Nada disto tem a ver com este pequeno grupo, os Patriotas Unidos, sem qualquer expressão eleitoral nem apoios que se vejam, mas com a arrogância de planear um golpe de Estado com 27 conspiradores - poucos, mas fortemente armados e decididos a invadir o Parlamento e, não se sabe bem como, a partir daí implantar um regime semelhante à monarquia abolida em 1918. Segundo eles, todos os regimes que se lhe seguiram, ou seja a República de Weimar, o III Reich e a República Federal, são ilegítimos. Defendiam também que o atual governo é dirigido por políticos pedófilos com uma rede de bases militares subterrâneas. E acreditavam que, dado o golpe, os serviços de espionagem dos Estados Unidos e da Rússia os ajudariam a desmantelar o “deep state” alemão. Demitido o atual chanceler, seria colocado no seu lugar um obscuro membro da pequena nobreza, o Príncipe Henrique XIII de Reuss.

Contado assim, parece uma brincadeira de miúdos, como se fosse apenas mais um gangue (no meu tempo de miúdo chamavam-se seitas) à procura de conflito. Mas estes não são adolescentes inimputáveis; estavam envolvidos um juiz, um ex-deputado da AfD e um oficial paraquedista. Felizmente a polícia levou-os a sério e, durante buscas que envolveram 1.500 agentes em vários locais, descobriu armamento mais do que suficiente para tornar o plano marado numa realidade, pelos menos na parte do ataque ao Reichtag. Seria levado a cabo pelos Cidadãos do Reich, o braço armado dos Patriotas Unidos.

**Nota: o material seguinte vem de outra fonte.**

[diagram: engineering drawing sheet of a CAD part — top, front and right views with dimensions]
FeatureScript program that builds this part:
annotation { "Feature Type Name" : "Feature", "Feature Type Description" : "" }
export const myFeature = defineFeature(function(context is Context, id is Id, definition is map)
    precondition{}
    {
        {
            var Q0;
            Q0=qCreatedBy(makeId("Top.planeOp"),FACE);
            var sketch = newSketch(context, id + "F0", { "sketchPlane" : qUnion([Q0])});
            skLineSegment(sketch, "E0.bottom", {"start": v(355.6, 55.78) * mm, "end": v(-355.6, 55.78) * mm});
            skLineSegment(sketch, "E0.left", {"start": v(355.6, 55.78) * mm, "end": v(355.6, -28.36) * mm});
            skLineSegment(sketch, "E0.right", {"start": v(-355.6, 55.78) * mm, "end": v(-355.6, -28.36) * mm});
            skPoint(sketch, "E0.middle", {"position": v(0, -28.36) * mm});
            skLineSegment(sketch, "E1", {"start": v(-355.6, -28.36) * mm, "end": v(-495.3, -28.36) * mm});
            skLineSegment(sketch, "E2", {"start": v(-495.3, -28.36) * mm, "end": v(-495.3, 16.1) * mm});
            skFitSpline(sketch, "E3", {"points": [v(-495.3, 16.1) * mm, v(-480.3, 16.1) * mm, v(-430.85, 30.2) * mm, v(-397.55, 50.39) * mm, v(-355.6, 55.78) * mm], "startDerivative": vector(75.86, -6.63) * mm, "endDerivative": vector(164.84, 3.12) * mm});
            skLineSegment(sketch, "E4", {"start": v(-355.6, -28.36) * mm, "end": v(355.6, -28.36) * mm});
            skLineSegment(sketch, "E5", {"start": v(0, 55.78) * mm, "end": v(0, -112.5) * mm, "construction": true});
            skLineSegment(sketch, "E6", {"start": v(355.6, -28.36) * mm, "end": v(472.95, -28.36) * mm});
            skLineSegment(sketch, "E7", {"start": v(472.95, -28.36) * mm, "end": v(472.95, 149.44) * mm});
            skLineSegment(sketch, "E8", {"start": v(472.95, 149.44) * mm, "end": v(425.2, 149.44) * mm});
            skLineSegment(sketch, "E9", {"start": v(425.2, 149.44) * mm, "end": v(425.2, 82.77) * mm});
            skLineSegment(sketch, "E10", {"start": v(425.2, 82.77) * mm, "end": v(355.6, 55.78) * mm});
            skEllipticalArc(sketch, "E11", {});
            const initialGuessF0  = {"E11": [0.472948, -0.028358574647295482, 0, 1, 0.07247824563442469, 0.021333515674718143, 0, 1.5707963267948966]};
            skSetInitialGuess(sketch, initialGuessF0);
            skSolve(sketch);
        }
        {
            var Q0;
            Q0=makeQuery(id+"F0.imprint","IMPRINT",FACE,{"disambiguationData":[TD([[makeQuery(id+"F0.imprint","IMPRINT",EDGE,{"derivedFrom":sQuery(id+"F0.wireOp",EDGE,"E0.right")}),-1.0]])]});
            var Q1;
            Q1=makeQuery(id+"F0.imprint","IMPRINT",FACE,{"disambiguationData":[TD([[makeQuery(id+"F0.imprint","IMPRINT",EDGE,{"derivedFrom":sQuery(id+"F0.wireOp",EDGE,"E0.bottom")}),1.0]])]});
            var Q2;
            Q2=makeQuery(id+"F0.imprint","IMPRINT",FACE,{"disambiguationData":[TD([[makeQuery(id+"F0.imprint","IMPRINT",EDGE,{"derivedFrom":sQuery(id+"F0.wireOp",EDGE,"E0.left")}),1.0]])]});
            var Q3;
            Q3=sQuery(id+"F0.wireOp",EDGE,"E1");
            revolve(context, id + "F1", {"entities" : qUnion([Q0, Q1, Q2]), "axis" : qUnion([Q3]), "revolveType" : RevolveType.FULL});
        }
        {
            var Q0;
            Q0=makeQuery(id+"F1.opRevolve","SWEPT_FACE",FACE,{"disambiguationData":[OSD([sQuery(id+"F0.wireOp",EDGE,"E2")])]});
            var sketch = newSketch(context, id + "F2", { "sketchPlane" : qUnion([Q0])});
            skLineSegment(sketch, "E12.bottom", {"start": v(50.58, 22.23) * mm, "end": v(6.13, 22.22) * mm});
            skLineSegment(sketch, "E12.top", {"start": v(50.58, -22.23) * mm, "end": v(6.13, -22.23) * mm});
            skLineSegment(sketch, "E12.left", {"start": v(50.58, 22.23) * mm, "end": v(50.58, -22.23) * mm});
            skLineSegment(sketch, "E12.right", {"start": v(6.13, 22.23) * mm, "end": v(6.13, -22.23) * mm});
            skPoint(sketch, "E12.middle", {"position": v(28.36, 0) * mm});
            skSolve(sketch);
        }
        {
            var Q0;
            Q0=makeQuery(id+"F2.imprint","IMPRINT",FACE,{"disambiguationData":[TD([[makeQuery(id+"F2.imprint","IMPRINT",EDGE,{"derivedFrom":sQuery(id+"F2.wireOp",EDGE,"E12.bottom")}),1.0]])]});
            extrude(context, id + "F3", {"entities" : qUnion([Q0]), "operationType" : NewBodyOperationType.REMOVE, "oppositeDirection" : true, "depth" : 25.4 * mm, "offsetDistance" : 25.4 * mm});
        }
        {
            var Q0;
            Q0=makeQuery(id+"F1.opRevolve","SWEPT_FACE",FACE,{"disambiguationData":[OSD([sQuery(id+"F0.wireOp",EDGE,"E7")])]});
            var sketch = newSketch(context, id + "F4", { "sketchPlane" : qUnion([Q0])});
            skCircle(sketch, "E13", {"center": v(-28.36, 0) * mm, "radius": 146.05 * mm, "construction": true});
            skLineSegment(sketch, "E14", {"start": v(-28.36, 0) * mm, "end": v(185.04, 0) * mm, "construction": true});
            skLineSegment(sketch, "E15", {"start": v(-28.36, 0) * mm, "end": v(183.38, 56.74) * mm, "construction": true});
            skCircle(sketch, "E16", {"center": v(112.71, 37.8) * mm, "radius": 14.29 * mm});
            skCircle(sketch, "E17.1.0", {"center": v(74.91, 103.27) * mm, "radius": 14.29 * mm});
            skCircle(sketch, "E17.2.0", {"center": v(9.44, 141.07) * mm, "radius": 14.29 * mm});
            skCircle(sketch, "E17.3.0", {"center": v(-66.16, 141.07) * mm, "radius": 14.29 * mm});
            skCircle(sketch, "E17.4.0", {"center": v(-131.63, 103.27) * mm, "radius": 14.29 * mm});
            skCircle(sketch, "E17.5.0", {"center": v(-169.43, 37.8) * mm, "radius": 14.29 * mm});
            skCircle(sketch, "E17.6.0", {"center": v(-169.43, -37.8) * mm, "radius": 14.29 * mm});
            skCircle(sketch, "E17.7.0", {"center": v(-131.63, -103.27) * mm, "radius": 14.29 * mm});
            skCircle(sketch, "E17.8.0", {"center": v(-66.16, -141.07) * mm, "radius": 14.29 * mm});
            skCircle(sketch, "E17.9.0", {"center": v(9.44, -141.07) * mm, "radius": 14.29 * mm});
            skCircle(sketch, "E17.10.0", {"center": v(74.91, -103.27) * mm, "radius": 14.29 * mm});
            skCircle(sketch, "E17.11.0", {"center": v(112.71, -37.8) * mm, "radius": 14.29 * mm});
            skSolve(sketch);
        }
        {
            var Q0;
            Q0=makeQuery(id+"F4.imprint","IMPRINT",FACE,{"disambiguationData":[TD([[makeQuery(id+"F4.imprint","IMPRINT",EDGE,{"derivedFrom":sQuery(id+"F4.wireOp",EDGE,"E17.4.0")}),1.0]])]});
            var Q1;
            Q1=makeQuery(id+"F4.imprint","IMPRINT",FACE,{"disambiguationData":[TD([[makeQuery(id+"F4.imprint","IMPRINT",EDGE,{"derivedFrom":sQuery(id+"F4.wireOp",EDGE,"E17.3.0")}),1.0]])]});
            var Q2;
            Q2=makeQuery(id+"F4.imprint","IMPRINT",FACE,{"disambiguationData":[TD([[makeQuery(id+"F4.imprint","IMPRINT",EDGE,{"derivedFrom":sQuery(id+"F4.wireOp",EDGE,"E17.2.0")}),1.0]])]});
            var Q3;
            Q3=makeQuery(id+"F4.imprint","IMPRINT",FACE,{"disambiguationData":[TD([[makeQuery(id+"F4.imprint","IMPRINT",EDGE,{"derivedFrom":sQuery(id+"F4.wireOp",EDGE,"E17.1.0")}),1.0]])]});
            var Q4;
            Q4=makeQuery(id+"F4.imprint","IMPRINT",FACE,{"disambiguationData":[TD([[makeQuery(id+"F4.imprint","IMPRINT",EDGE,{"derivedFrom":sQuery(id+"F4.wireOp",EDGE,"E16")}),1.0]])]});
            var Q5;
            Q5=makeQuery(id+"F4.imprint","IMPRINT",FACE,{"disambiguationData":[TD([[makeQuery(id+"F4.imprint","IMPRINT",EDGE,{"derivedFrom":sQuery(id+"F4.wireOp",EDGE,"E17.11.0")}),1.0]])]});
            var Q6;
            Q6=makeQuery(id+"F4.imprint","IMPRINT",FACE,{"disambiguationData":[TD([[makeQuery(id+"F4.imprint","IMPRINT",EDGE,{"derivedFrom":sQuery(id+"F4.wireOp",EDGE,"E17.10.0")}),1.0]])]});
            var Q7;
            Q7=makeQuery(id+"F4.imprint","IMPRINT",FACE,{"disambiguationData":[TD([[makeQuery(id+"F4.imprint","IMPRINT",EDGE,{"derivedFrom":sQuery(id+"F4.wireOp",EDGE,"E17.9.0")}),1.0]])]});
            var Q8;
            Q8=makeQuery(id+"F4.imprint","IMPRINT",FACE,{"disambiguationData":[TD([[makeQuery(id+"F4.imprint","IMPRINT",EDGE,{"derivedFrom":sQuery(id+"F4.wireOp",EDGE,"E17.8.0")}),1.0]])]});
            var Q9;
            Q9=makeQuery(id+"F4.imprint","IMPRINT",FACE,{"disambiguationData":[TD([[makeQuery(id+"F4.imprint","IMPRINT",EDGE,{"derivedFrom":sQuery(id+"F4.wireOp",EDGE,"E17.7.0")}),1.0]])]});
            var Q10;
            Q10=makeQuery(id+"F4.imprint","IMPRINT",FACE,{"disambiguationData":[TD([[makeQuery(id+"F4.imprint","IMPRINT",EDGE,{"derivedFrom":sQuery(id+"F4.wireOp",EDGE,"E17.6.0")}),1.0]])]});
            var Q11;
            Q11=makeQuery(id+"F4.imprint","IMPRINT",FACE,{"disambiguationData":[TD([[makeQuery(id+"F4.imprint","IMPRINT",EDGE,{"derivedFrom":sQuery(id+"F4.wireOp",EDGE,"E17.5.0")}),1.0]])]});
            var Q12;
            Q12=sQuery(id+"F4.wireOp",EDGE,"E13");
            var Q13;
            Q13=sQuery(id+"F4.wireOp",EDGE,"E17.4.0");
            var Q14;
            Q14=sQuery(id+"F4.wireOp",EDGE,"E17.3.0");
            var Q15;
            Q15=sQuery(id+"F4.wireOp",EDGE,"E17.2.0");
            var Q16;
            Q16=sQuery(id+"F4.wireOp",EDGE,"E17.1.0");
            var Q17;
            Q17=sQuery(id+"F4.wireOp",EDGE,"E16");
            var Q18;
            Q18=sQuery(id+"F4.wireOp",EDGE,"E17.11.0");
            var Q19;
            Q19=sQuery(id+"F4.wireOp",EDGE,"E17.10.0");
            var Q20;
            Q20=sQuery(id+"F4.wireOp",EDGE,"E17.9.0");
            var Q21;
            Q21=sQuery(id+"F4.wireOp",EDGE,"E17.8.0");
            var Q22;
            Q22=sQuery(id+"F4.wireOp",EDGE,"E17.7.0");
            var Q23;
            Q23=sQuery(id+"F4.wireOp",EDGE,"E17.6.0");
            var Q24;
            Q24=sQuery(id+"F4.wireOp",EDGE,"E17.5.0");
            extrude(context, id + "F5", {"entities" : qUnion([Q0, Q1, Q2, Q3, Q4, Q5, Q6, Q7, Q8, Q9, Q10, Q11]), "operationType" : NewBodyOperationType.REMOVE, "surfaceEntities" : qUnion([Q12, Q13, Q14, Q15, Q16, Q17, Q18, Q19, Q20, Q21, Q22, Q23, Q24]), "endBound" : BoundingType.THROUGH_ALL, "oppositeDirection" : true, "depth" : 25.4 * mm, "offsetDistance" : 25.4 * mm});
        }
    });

O Príncipe no banco dos réus

Nove elementos dessa “milícia” começaram a ser julgados a 29 de Abril em Estugarda. Esta terça-feira, outros nove, incluindo o Príncipe, sentaram-se no banco dos réus em Frankfurt. Embora as provas sejam substanciais, calcula-se que os julgamentos se irão arrastar até 2025.

A questão não é o perigo dum golpe anti-democrático bem sucedido, mas a intenção de derrubar a democracia por meios violentos. A intenção é crime, por mais lunática que seja a acção. A Alemanha é uma democracia consolidada, com meios operacionais de defesa interna (polícias, forças armadas, serviços de informação) e uma opinião pública que, mesmo descontente com os partidos institucionais, não aceitaria uma volta para trás deste calibre.

A questão é o significado político. A possibilidade de um pequeno grupo de radicais perturbar espetacularmente o funcionamento dos órgãos regulares do Estado. A AfD, por mais agressiva e desagradável que seja, joga pelas regras constitucionais. Os Patriotas Unidos são um grupo terrorista, financiado por entidades obscuras, que podem muito bem incluir agentes estrangeiros - russos, mais provavelmente - interessados em desestabilizar o modo de vida europeu. Putin diz exactamente a mesma coisa, que a Europa perdeu os valores tradicionais da família, está decadente, cheia de vícios e a precisar de uma “redenção”.

Nos tempos da Guerra Fria, entre 1945 e 1991, a URSS era uma ameaça localizada, sabia-se quem estava do “lado de cá” e do “lado de lá” e a luta efetiva concentrava-se em operações de espionagem fora das vistas da opinião pública. Nestes tempos da pós-verdade, a Rússia é uma potência invasora ativa e não se sabe quem está de que lado, ou mesmo quais são os “lados” possíveis. O Médio Oriente e, em geral, ou outro lado do Mediterrâneo, sempre em convulsão, provoca migrações em massa de pessoas violentadas e violentas, difíceis de aculturar, que os europeus receiam ou, pelo menos, desconfiam.

Esta conspiração agora em julgamento é como o “bullying” de meia dúzia de crianças a criar insegurança no recreio da escola. Nunca se sabe de onde vem o perigo e não são precisos muitos para desestabilizar a maioria. O voto, essa arma fundamental da Democracia, parece que já não chega para manter a paz e a busca da felicidade.